Specifically, we construct five binary health indicators comprising of: self-assessed health (1 if SAH is average, good, or very good); health problems in the last 30 days; hospitalisation during the previous 3 months; operation during the last 12 months; whether the household faces financial constraints in obtaining treatment/medicine; and three (log) real income/expenditure variables: per capita household spending on medical services; per capita household spending on medicine; and total individual income received in the last 30 days.

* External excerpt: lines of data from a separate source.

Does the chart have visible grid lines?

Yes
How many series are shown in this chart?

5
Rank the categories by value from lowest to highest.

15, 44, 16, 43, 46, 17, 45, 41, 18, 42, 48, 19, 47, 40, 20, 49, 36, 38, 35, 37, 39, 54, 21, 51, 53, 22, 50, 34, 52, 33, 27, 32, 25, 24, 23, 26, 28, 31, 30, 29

We then implement a series of t tests comparing the means of these indicators across two groups: those in employment who had no VHI in period t and changed their place of work during the subsequent year for employment in t + 1 that (1) included VHI and (2) did not include VHI. We then repeat this exercise for those who were not in employment (including secondary employment) in period t. The results (Tables 8, 9, 10, 11) reveal no systematic evidence of adverse selection into employer provided VHI. If anything, the results demonstrate that workers changing jobs are healthier and financially better equipped to undertake health expenditure.Footnote 6
In sum, while we do not claim to have a perfect natural experiment, our understanding of the Russian institutional context and the stylised facts that we observe in the data provide for both strong arguments and empirical evidence that Russian workers do not choose their employer based on the expectation of receiving VHI. This being so, we are confident that we can distinguish the effects of post-contract opportunist behaviour from adverse selection and can compare pre- and post-contract behaviours and outcomes across groups. To this end, Russia follows France [24] in providing a rare opportunity to contribute robustly to a US-centric literature with a European example.